[PROVIDED MATERIAL]
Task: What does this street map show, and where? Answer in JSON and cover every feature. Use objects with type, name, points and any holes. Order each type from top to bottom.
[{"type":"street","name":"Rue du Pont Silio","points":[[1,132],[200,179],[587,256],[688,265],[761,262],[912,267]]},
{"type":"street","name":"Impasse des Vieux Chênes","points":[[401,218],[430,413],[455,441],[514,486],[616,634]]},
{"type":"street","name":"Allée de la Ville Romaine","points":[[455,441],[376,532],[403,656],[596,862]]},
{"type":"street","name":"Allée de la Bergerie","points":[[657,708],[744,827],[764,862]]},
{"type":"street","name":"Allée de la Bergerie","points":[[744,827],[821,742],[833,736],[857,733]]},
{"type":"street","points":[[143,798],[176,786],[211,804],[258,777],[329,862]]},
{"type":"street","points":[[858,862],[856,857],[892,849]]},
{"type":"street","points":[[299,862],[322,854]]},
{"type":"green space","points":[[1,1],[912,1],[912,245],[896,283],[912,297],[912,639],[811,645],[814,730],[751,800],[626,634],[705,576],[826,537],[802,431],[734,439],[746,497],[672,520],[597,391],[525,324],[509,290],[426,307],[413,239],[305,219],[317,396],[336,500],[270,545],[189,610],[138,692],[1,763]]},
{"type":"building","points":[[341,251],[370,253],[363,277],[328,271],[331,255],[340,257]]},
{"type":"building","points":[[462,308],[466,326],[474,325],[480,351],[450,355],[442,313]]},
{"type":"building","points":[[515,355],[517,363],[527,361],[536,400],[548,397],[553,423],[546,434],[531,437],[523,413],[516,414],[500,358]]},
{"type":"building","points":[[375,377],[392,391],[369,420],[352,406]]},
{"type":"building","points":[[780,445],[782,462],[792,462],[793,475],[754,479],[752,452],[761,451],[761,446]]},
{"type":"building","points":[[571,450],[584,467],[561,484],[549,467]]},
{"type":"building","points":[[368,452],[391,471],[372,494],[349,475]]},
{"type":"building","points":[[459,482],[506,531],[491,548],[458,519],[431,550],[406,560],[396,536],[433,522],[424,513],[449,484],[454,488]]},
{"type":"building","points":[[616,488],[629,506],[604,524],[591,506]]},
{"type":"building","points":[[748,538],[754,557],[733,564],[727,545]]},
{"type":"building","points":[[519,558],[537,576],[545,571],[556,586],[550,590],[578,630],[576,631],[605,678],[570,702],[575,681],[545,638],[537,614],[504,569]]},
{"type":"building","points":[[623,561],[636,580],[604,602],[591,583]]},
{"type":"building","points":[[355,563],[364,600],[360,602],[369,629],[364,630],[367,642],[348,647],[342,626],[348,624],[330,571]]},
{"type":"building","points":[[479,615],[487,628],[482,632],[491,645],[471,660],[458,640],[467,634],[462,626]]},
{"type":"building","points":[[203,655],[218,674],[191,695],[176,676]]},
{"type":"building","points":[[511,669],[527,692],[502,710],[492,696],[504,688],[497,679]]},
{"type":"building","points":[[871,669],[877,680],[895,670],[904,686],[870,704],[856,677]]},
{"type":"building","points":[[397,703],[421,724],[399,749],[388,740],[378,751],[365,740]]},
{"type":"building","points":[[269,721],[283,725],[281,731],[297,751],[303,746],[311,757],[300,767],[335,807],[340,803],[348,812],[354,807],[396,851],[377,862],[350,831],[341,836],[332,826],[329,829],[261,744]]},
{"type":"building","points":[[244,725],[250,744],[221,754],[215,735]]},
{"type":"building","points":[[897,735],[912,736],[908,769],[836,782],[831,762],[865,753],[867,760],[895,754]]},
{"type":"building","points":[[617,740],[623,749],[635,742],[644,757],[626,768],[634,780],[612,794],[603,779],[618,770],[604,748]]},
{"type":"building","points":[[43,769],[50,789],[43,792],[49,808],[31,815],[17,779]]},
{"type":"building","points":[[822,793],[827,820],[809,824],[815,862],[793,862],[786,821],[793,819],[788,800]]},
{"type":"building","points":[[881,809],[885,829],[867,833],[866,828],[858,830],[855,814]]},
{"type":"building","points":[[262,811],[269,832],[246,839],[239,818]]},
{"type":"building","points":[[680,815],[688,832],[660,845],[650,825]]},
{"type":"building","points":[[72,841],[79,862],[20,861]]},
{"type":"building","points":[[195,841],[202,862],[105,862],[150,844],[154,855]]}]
==
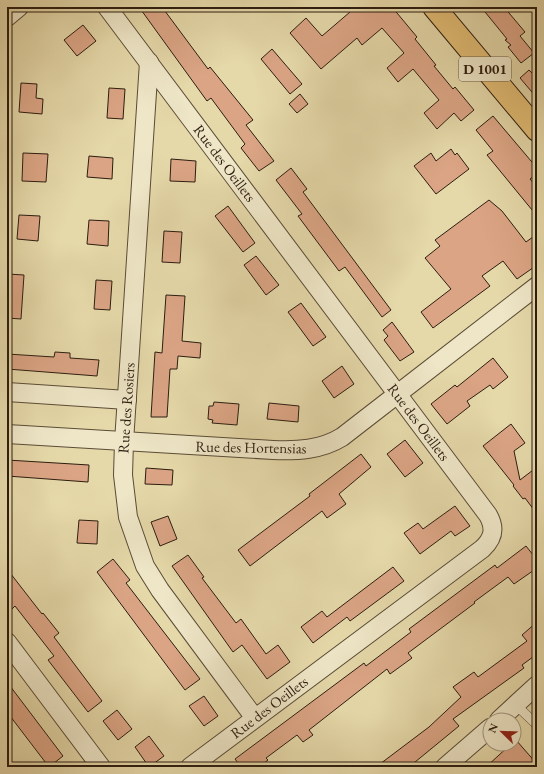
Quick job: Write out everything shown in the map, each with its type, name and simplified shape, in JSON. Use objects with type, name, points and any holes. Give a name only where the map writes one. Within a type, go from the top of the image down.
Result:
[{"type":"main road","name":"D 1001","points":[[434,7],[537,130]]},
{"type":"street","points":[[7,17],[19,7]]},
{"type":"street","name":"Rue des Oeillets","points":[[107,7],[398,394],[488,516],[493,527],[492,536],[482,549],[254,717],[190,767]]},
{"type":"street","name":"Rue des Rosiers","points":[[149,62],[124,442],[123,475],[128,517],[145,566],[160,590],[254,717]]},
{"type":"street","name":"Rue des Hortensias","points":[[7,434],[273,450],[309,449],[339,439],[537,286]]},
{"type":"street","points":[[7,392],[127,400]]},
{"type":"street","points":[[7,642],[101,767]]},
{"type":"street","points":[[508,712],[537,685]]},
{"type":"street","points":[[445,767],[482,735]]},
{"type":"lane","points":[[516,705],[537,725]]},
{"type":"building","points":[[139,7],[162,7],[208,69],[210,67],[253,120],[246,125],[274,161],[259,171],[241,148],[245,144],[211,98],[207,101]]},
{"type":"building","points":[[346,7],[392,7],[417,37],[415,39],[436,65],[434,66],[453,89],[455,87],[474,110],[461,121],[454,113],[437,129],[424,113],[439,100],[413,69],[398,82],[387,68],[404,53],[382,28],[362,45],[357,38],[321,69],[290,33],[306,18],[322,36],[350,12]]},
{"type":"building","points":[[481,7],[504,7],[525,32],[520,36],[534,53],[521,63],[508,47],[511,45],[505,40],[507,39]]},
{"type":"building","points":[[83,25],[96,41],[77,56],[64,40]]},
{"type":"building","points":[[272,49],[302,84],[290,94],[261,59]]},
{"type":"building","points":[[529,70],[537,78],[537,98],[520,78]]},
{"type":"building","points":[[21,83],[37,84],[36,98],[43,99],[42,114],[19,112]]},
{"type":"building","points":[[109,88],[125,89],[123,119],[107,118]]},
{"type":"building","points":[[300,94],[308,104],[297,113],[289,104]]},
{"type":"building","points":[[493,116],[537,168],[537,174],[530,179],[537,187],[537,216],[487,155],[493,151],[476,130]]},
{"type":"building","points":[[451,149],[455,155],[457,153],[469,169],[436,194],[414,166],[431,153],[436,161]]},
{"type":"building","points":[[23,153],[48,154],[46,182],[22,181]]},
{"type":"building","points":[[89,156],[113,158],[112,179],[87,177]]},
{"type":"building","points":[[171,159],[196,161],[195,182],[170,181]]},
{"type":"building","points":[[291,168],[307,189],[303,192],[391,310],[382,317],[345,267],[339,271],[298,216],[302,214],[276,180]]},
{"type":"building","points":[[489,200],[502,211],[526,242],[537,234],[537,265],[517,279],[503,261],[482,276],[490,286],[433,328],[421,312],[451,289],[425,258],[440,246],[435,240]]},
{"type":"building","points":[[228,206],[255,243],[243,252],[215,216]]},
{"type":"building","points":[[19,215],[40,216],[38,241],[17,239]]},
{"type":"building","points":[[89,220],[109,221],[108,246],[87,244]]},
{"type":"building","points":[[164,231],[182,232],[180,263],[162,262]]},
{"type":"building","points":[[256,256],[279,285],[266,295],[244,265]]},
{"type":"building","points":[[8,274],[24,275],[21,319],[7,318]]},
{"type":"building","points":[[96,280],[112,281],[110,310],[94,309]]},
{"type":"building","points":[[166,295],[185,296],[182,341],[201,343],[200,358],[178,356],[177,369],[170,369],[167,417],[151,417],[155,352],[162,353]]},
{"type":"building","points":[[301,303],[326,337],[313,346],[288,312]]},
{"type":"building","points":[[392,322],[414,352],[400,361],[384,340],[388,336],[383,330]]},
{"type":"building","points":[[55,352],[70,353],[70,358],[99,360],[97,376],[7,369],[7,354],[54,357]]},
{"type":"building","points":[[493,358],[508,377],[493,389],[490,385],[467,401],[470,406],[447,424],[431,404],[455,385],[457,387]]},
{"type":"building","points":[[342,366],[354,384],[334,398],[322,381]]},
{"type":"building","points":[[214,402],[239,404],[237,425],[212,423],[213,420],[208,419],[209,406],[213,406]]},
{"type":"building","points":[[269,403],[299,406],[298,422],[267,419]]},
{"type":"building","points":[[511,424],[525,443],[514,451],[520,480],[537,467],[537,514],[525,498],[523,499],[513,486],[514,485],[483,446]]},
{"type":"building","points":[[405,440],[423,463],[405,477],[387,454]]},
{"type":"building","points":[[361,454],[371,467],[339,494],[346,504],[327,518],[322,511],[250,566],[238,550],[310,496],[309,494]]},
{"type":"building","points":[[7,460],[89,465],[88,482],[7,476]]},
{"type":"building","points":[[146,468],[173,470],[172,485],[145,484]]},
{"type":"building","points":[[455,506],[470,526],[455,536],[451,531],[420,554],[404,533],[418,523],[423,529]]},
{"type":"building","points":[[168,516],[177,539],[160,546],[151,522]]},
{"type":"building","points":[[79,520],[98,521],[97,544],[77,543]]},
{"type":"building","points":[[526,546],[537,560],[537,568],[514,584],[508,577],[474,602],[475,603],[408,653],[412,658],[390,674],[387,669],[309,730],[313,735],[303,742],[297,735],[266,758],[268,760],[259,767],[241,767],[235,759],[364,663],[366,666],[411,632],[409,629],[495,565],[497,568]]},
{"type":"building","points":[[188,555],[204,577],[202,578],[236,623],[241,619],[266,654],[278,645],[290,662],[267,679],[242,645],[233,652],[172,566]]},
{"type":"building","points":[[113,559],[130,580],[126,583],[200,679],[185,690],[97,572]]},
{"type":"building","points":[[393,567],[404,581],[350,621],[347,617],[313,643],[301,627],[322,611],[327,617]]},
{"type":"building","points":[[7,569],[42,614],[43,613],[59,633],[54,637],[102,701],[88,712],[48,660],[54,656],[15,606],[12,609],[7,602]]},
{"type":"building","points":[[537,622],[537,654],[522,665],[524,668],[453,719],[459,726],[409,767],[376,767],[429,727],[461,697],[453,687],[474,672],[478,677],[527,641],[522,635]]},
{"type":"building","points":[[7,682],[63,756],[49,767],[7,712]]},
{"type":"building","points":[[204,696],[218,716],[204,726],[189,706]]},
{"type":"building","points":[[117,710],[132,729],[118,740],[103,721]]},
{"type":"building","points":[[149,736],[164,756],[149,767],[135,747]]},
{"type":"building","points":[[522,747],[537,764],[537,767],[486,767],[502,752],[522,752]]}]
...
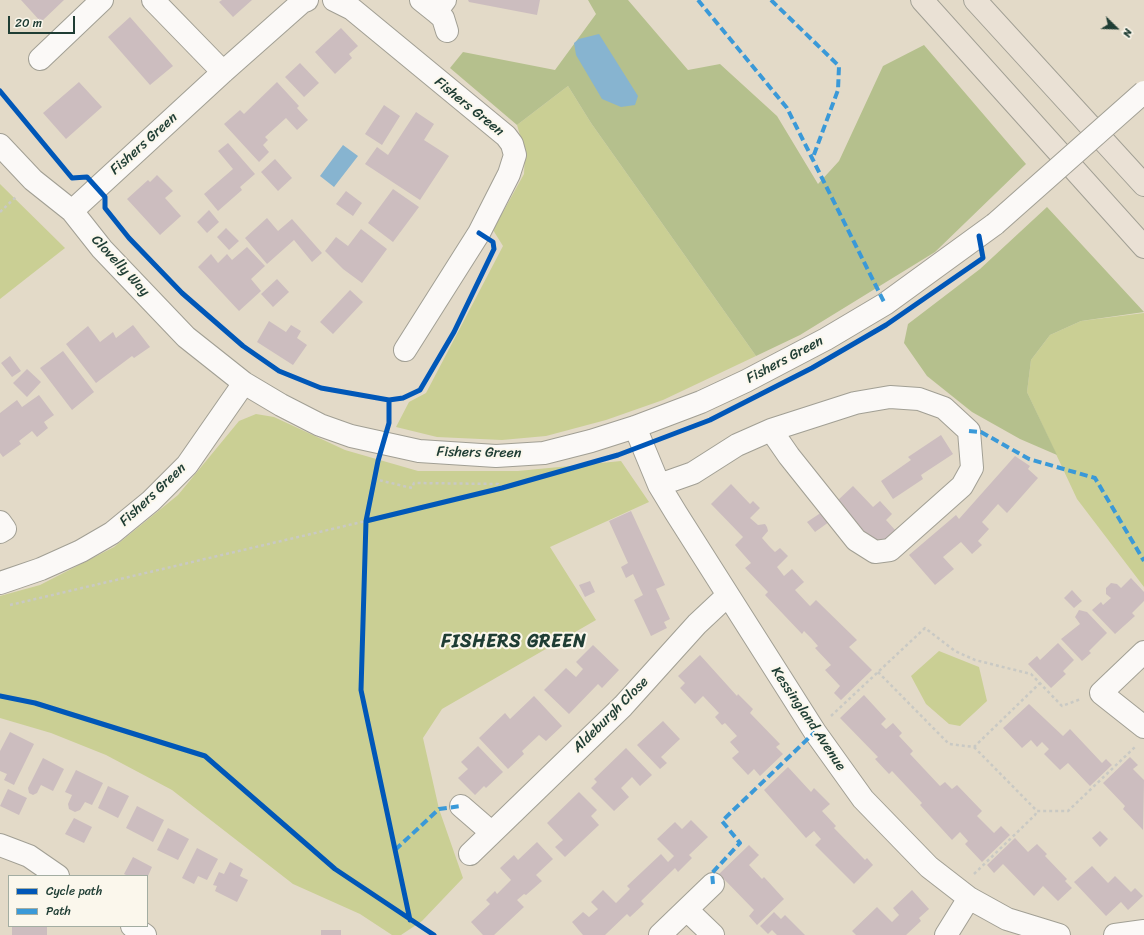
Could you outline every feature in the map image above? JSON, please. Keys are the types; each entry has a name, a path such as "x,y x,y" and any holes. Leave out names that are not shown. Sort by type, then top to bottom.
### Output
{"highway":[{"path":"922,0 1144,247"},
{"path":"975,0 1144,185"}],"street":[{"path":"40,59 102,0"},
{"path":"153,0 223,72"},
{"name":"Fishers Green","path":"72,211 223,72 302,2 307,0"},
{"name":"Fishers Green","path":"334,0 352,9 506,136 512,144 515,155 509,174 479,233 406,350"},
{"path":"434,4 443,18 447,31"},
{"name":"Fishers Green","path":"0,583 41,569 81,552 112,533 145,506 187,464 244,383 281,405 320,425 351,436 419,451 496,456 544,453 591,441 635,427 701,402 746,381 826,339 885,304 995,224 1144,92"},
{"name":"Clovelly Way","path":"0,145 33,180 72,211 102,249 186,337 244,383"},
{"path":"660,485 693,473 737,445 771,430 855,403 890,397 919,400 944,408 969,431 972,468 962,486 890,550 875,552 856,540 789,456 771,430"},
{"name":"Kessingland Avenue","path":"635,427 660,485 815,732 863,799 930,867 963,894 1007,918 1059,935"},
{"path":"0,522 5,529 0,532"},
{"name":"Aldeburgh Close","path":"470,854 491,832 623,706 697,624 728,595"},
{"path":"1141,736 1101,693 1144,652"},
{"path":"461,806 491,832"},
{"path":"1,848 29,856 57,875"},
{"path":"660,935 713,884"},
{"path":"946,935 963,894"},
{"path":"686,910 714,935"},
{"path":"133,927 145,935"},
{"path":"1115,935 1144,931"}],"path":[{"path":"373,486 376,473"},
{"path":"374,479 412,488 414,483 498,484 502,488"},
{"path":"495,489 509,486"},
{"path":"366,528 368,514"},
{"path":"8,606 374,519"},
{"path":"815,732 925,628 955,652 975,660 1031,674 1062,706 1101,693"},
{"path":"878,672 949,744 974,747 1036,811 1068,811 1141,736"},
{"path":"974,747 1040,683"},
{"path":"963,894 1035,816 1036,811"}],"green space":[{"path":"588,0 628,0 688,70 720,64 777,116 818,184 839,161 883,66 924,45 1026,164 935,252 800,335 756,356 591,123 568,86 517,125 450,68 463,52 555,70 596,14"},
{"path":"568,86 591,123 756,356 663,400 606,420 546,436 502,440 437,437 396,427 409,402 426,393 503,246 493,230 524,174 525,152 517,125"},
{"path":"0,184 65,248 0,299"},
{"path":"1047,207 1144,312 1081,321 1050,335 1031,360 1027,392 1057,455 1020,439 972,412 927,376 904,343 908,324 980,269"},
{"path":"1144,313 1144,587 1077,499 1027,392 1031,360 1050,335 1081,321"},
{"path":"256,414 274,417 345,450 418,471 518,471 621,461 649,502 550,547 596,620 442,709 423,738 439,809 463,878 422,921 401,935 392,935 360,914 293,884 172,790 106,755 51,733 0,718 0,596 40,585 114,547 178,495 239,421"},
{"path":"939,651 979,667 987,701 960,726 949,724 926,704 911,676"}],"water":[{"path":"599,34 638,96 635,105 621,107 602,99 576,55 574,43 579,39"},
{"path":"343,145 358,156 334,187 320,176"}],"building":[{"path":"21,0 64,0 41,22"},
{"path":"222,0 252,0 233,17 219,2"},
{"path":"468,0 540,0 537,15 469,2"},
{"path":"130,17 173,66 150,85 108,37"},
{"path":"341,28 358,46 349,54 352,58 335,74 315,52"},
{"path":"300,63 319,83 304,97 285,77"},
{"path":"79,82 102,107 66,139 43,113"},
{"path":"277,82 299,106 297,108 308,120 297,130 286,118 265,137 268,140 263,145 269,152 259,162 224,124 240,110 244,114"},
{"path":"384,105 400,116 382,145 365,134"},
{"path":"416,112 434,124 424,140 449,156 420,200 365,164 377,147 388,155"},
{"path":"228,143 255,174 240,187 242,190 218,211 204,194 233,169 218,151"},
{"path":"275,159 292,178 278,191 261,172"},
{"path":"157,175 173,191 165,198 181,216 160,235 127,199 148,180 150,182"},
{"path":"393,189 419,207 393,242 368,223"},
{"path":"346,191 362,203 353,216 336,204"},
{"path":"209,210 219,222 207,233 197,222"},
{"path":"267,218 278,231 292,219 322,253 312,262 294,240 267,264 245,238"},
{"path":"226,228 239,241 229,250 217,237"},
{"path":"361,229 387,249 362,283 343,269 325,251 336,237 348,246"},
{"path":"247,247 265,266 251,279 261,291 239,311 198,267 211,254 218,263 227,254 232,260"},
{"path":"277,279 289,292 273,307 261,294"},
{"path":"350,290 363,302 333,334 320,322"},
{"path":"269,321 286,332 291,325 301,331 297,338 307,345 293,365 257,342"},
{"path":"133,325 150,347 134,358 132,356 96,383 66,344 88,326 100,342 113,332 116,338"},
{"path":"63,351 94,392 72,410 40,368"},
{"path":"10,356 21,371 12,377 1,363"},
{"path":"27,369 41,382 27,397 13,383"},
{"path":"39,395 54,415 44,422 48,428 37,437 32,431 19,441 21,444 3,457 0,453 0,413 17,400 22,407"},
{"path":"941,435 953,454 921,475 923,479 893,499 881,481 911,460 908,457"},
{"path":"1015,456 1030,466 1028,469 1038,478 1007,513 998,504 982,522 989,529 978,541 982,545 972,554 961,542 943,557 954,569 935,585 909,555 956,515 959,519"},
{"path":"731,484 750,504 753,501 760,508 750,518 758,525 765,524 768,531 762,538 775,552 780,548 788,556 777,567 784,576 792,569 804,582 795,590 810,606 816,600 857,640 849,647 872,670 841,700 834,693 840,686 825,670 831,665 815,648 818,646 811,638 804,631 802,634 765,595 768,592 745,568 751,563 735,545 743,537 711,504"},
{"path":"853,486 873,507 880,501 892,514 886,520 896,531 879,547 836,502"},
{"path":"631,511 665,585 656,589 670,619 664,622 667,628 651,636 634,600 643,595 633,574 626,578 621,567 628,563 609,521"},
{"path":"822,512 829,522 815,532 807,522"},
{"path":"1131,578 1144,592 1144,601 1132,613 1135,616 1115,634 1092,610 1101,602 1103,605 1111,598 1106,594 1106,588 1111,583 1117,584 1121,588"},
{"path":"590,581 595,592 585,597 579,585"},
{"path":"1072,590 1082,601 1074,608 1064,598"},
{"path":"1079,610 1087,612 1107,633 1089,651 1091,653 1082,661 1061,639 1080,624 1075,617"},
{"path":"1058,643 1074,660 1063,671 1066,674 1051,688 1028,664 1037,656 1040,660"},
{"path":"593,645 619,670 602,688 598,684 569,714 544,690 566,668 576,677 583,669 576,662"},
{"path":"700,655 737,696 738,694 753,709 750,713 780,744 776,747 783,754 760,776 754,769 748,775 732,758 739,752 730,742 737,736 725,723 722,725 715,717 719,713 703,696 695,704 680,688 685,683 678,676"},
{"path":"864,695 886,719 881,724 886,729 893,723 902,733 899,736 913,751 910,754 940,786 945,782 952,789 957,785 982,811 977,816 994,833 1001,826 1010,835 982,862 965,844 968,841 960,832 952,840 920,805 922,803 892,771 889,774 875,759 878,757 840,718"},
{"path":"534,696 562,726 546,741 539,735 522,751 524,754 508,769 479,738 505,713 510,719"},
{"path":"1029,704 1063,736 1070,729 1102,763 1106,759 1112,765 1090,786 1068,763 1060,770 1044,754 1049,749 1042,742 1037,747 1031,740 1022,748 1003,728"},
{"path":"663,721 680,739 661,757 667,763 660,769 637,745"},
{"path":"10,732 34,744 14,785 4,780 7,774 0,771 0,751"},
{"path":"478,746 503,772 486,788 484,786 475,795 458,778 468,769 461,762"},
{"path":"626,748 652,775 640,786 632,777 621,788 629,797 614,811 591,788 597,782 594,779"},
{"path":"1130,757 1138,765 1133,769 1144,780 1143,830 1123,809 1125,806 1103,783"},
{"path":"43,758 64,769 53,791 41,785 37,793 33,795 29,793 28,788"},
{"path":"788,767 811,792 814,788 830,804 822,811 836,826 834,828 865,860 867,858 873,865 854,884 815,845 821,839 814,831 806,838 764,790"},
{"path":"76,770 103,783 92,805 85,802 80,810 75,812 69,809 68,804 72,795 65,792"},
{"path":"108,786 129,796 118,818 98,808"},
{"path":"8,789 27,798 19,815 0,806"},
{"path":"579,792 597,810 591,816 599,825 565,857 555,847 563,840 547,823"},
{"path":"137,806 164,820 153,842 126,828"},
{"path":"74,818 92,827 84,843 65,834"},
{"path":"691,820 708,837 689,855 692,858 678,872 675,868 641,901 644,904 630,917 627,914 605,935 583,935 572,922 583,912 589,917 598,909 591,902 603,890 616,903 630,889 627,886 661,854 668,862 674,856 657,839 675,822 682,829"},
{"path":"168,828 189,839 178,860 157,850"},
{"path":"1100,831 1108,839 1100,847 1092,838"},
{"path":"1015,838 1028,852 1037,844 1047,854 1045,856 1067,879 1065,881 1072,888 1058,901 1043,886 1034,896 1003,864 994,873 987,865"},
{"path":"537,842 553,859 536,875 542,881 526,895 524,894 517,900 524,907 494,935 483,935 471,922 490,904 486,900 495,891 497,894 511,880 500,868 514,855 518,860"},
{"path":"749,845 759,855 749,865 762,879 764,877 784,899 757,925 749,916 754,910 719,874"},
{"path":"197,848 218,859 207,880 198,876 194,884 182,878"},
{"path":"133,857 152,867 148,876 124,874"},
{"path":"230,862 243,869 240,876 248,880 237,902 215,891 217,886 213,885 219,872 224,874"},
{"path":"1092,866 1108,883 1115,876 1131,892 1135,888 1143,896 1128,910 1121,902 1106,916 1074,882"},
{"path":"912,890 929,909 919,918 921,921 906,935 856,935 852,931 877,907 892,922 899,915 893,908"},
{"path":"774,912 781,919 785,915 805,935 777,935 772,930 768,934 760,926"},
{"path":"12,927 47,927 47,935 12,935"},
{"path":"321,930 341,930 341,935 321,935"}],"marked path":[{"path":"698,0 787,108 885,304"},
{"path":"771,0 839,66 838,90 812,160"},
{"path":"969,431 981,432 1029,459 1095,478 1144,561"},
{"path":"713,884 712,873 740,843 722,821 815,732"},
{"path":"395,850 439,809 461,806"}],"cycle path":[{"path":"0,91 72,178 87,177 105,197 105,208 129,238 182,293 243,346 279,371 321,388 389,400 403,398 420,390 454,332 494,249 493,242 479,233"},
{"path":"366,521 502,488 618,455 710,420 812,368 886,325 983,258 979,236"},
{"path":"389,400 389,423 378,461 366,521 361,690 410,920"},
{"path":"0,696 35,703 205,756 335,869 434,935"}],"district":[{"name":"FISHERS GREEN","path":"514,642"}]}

[WHAT YOU SHOULD DO] Among the lines above, return those that contain the string "bottom".

[EXERCISE OUTPUT]
Task: What does this street map show, and where? Answer in JSON and cover every feature. Use objects with type, name, points and any holes. Order each type from top to bottom.
Could you outline every feature in the map image above? JSON, please. Keys are the types; each entry has a name, a path such as "x,y x,y" and any holes. Leave out names that are not shown. Sort by type, then top to bottom.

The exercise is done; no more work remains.